Copy out the text of all the entries below word for word, and leave the pictures out of your answer.
########
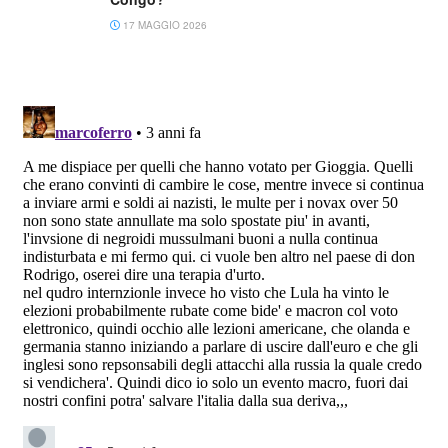
17 MAGGIO 2026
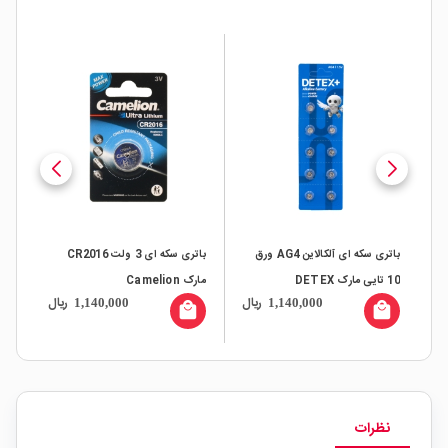
باتری سکه ای آلکالاین AG4 ورق
باتری سکه ای 3 ولت CR2016
10 تایی مارک DETEX
مارک Camelion
بسته25 
ال
ریال
ریال
1,140,000
1,140,000
all
local_mall
local_mall
نظرات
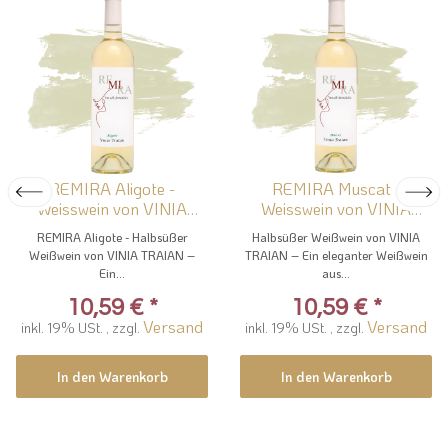
REMIRA Aligote -
REMIRA Muscat -
Weisswein von VINIA
Weisswein von VINIA
TRAIAN
TRAIAN
REMIRA Aligote - Halbsüßer
Halbsüßer Weißwein von VINIA
Weißwein von VINIA TRAIAN –
TRAIAN – Ein eleganter Weißwein
Ein...
aus...
10,59 €
*
10,59 €
*
Versand
Versand
inkl. 19% USt. , zzgl.
inkl. 19% USt. , zzgl.
In den Warenkorb
In den Warenkorb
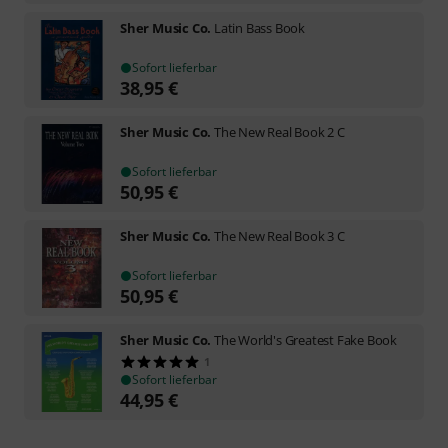
Sher Music Co.
Latin Bass Book
Sofort lieferbar
38,95
€
Sher Music Co.
The New Real Book 2 C
Sofort lieferbar
50,95
€
Sher Music Co.
The New Real Book 3 C
Sofort lieferbar
50,95
€
Sher Music Co.
The World's Greatest Fake Book
1
Sofort lieferbar
44,95
€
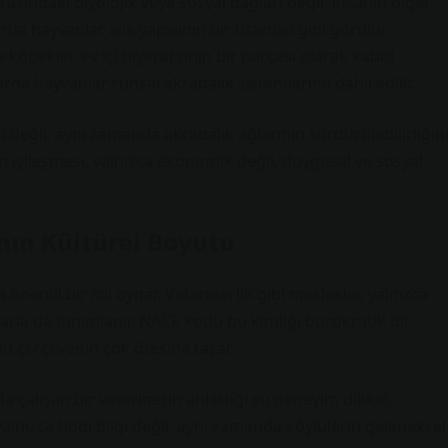
asındaki biyolojik veya sosyal bağları değil, insanın diğer
rda hayvanlar aile yapısının bir uzantısı gibi görülür.
köpekler, ev içi hiyerarşinin bir parçası olarak kabul
rda hayvanlar ruhsal akrabalık sistemlerine dahil edilir.
i değil, aynı zamanda akrabalık ağlarının sürdürülebilirliğin
n iyileşmesi, yalnızca ekonomik değil, duygusal ve sosyal
nın Kültürel Boyutu
 önemli bir rol oynar. Veterinerlik gibi meslekler, yalnızca
larla da tanımlanır. NACE kodu bu kimliği bürokratik bir
bu çerçevenin çok ötesine taşar.
 çalışan bir veterinerin anlattığı şu deneyim dikkat
nızca tıbbi bilgi değil, aynı zamanda köylülerin geleneksel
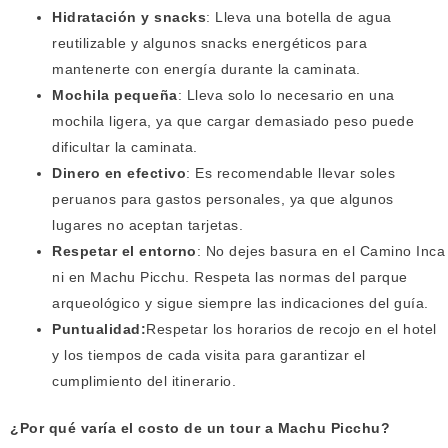
Hidratación y snacks
: Lleva una botella de agua
reutilizable y algunos snacks energéticos para
mantenerte con energía durante la caminata.
Mochila pequeña
: Lleva solo lo necesario en una
mochila ligera, ya que cargar demasiado peso puede
dificultar la caminata.
Dinero en efectivo
: Es recomendable llevar soles
peruanos para gastos personales, ya que algunos
lugares no aceptan tarjetas.
Respetar el entorno
: No dejes basura en el Camino Inca
ni en Machu Picchu. Respeta las normas del parque
arqueológico y sigue siempre las indicaciones del guía.
Puntualidad:
Respetar los horarios de recojo en el hotel
y los tiempos de cada visita para garantizar el
cumplimiento del itinerario.
¿Por qué varía el costo de un tour a Machu Picchu?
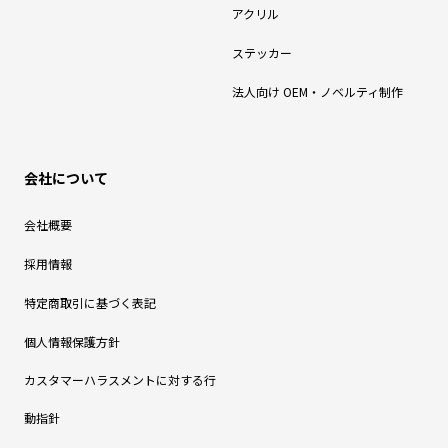
アクリル
ステッカー
法人向け OEM・ノベルティ制作
会社について
会社概要
採用情報
特定商取引に基づく表記
個人情報保護方針
カスタマーハラスメントに対する行
動指針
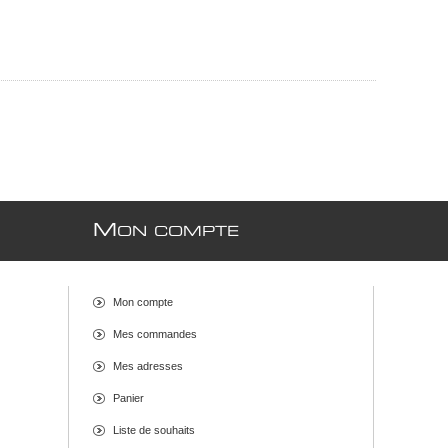
M
ON COMPTE
Mon compte
Mes commandes
Mes adresses
Panier
Liste de souhaits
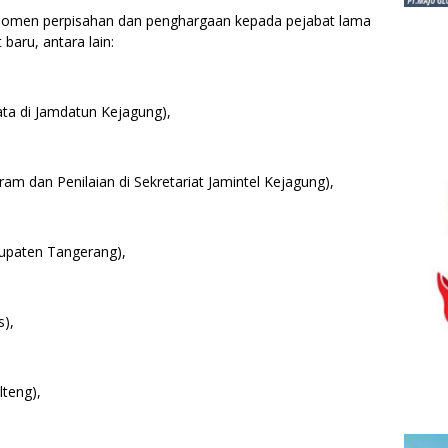
i momen perpisahan dan penghargaan kepada pejabat lama
aru, antara lain:
ata di Jamdatun Kejagung),
am dan Penilaian di Sekretariat Jamintel Kejagung),
abupaten Tangerang),
s),
lteng),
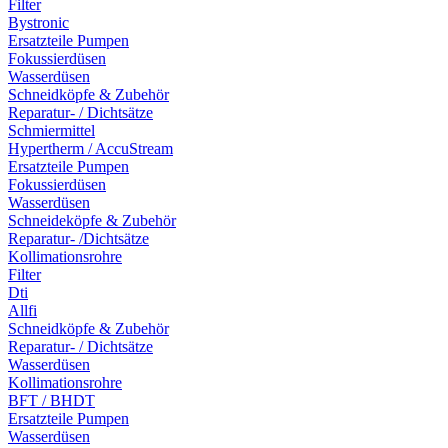
Filter
Bystronic
Ersatzteile Pumpen
Fokussierdüsen
Wasserdüsen
Schneidköpfe & Zubehör
Reparatur- / Dichtsätze
Schmiermittel
Hypertherm / AccuStream
Ersatzteile Pumpen
Fokussierdüsen
Wasserdüsen
Schneideköpfe & Zubehör
Reparatur- /Dichtsätze
Kollimationsrohre
Filter
Dti
Allfi
Schneidköpfe & Zubehör
Reparatur- / Dichtsätze
Wasserdüsen
Kollimationsrohre
BFT / BHDT
Ersatzteile Pumpen
Wasserdüsen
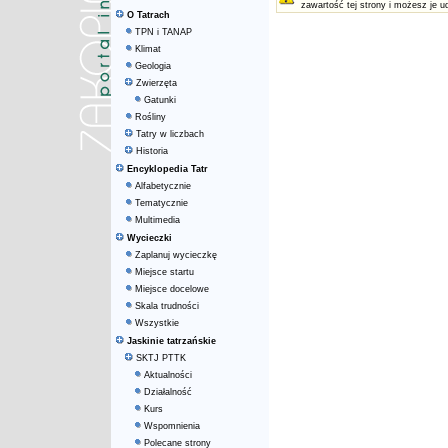
zawartość tej strony i możesz je u
O Tatrach
TPN i TANAP
Klimat
Geologia
Zwierzęta
Gatunki
Rośliny
Tatry w liczbach
Historia
Encyklopedia Tatr
Alfabetycznie
Tematycznie
Multimedia
Wycieczki
Zaplanuj wycieczkę
Miejsce startu
Miejsce docelowe
Skala trudności
Wszystkie
Jaskinie tatrzańskie
SKTJ PTTK
Aktualności
Działalność
Kurs
Wspomnienia
Polecane strony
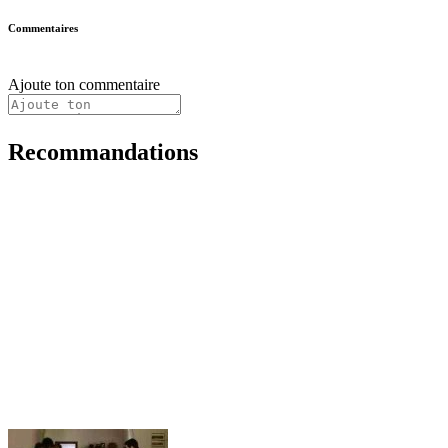
Commentaires
Ajoute ton commentaire
Recommandations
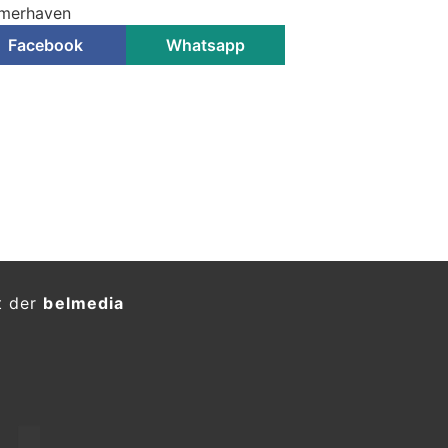
emerhaven
Facebook
Whatsapp
n: Altöl auf Spielplatz
rmittelt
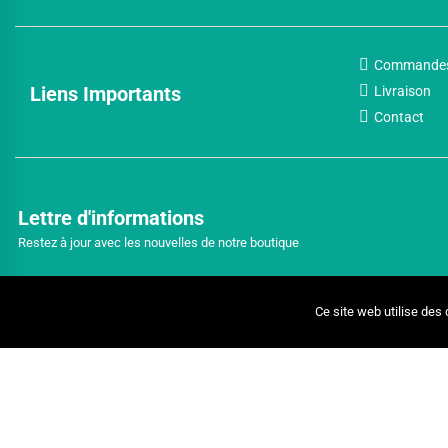
Commande
Liens Importants
Livraison
Contact
Lettre d'informations
Restez à jour avec les nouvelles de notre boutique
Ce site web utilise des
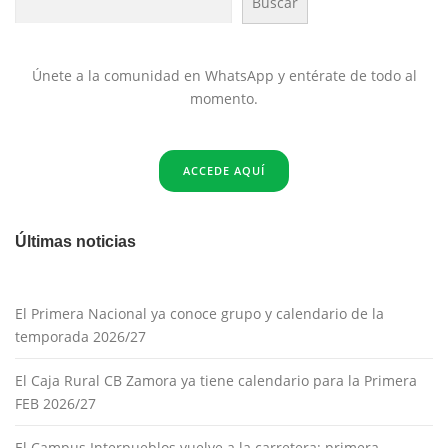
Buscar
Únete a la comunidad en WhatsApp y entérate de todo al
momento.
ACCEDE AQUÍ
Últimas noticias
El Primera Nacional ya conoce grupo y calendario de la
temporada 2026/27
El Caja Rural CB Zamora ya tiene calendario para la Primera
FEB 2026/27
El Campus Interpueblos vuelve a la carretera: primera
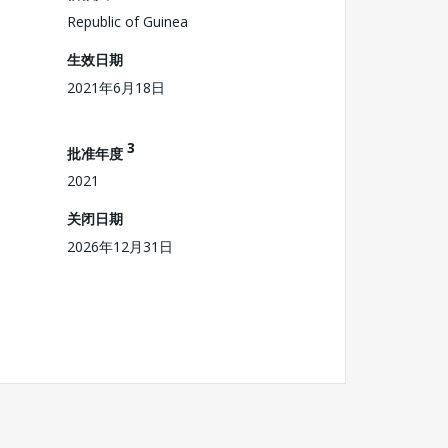
Republic of Guinea
生效日期
2021年6月18日
3
批准年度
2021
关闭日期
2026年12月31日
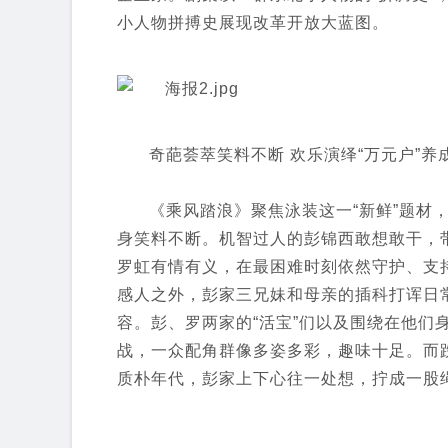
小人物拼搏史展现改革开放大蓝图。
奇葩荟萃笑料不断 欢乐演绎“万元户”养
《乘风踏浪》聚焦泳装这一“新鲜”题材，
身笑料不断。机智过人的彭锦西敢想敢干，带
罗虹有情有义，在最困难时刻依然守护、支
感人之外，彭家三兄妹和母亲的插科打诨日
容。彭、罗两家的“活宝”们以及围绕在他们
战，一众配角群像多姿多彩，趣味十足。而
质朴年代，彭家上下心往一处想，拧成一股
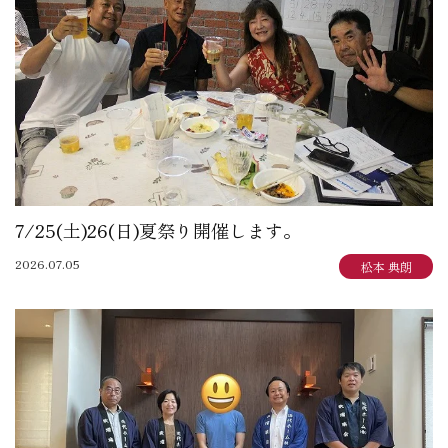
7/25(土)26(日)夏祭り開催します。
2026.07.05
松本 典朗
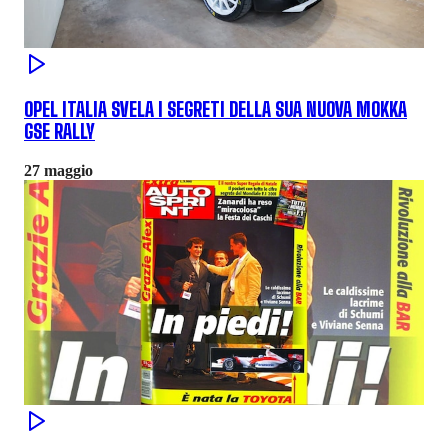
OPEL ITALIA SVELA I SEGRETI DELLA SUA NUOVA MOKKA
GSE RALLY
27 maggio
########
## [EXERCISE RESULT]
17 MAGGIO 2026
باتری سکه ای آلکالاین AG4 ورق
باتری سکه ای 3 ولت CR2016
10 تایی مارک DETEX
مارک Camelion
بسته25 
ال
ریال
ریال
1,140,000
1,140,000
all
local_mall
local_mall
نظرات
REMIRA Aligote -
REMIRA Muscat -
Weisswein von VINIA
Weisswein von VINIA
TRAIAN
TRAIAN
REMIRA Aligote - Halbsüßer
Halbsüßer Weißwein von VINIA
Weißwein von VINIA TRAIAN –
TRAIAN – Ein eleganter Weißwein
Ein...
aus...
10,59 €
*
10,59 €
*
Versand
Versand
inkl. 19% USt. , zzgl.
inkl. 19% USt. , zzgl.
In den Warenkorb
In den Warenkorb
Sher Music Co.
Latin Bass Book
Sofort lieferbar
38,95
€
Sher Music Co.
The New Real Book 2 C
Sofort lieferbar
50,95
€
Sher Music Co.
The New Real Book 3 C
Sofort lieferbar
50,95
€
Sher Music Co.
The World's Greatest Fake Book
1
Sofort lieferbar
44,95
€
asındaki biyolojik veya sosyal bağları değil, insanın diğer
rda hayvanlar aile yapısının bir uzantısı gibi görülür.
köpekler, ev içi hiyerarşinin bir parçası olarak kabul
rda hayvanlar ruhsal akrabalık sistemlerine dahil edilir.
i değil, aynı zamanda akrabalık ağlarının sürdürülebilirliğin
n iyileşmesi, yalnızca ekonomik değil, duygusal ve sosyal
nın Kültürel Boyutu
 önemli bir rol oynar. Veterinerlik gibi meslekler, yalnızca
larla da tanımlanır. NACE kodu bu kimliği bürokratik bir
bu çerçevenin çok ötesine taşar.
 çalışan bir veterinerin anlattığı şu deneyim dikkat
nızca tıbbi bilgi değil, aynı zamanda köylülerin geleneksel
Hidratación y snacks
: Lleva una botella de agua
reutilizable y algunos snacks energéticos para
mantenerte con energía durante la caminata.
Mochila pequeña
: Lleva solo lo necesario en una
mochila ligera, ya que cargar demasiado peso puede
dificultar la caminata.
Dinero en efectivo
: Es recomendable llevar soles
peruanos para gastos personales, ya que algunos
lugares no aceptan tarjetas.
Respetar el entorno
: No dejes basura en el Camino Inca
ni en Machu Picchu. Respeta las normas del parque
arqueológico y sigue siempre las indicaciones del guía.
Puntualidad:
Respetar los horarios de recojo en el hotel
y los tiempos de cada visita para garantizar el
cumplimiento del itinerario.
¿Por qué varía el costo de un tour a Machu Picchu?
アクリル
ステッカー
法人向け OEM・ノベルティ制作
会社について
会社概要
採用情報
特定商取引に基づく表記
個人情報保護方針
カスタマーハラスメントに対する行
動指針
M
ON COMPTE
Mon compte
Mes commandes
Mes adresses
Panier
Liste de souhaits
i momen perpisahan dan penghargaan kepada pejabat lama
aru, antara lain:
ata di Jamdatun Kejagung),
am dan Penilaian di Sekretariat Jamintel Kejagung),
abupaten Tangerang),
s),
lteng),
Filter
Bystronic
Ersatzteile Pumpen
Fokussierdüsen
Wasserdüsen
Schneidköpfe & Zubehör
Reparatur- / Dichtsätze
Schmiermittel
Hypertherm / AccuStream
Ersatzteile Pumpen
Fokussierdüsen
Wasserdüsen
Schneideköpfe & Zubehör
Reparatur- /Dichtsätze
Kollimationsrohre
Filter
Dti
Allfi
Schneidköpfe & Zubehör
Reparatur- / Dichtsätze
Wasserdüsen
Kollimationsrohre
BFT / BHDT
Ersatzteile Pumpen
Wasserdüsen
zawartość tej strony i możesz je u
O Tatrach
TPN i TANAP
Klimat
Geologia
Zwierzęta
Gatunki
Rośliny
Tatry w liczbach
Historia
Encyklopedia Tatr
Alfabetycznie
Tematycznie
Multimedia
Wycieczki
Zaplanuj wycieczkę
Miejsce startu
Miejsce docelowe
Skala trudności
Wszystkie
Jaskinie tatrzańskie
SKTJ PTTK
Aktualności
Działalność
Kurs
Wspomnienia
Polecane strony
Commentaires
Ajoute ton commentaire
Recommandations
emerhaven
Facebook
Whatsapp
n: Altöl auf Spielplatz
rmittelt
Commande
Liens Importants
Livraison
Contact
Lettre d'informations
Restez à jour avec les nouvelles de notre boutique
Ce site web utilise des
Buscar
Únete a la comunidad en WhatsApp y entérate de todo al
momento.
ACCEDE AQUÍ
Últimas noticias
El Primera Nacional ya conoce grupo y calendario de la
temporada 2026/27
El Caja Rural CB Zamora ya tiene calendario para la Primera
FEB 2026/27
El Campus Interpueblos vuelve a la carretera: primera
Republic of Guinea
生效日期
2021年6月18日
3
批准年度
2021
关闭日期
2026年12月31日
小人物拼搏史展现改革开放大蓝图。
奇葩荟萃笑料不断 欢乐演绎“万元户”养
《乘风踏浪》聚焦泳装这一“新鲜”题材，
身笑料不断。机智过人的彭锦西敢想敢干，带
罗虹有情有义，在最困难时刻依然守护、支
感人之外，彭家三兄妹和母亲的插科打诨日
容。彭、罗两家的“活宝”们以及围绕在他们
战，一众配角群像多姿多彩，趣味十足。而
质朴年代，彭家上下心往一处想，拧成一股
7/25(土)26(日)夏祭り開催します。
2026.07.05
松本 典朗
OPEL ITALIA SVELA I SEGRETI DELLA SUA NUOVA MOKKA
GSE RALLY
27 maggio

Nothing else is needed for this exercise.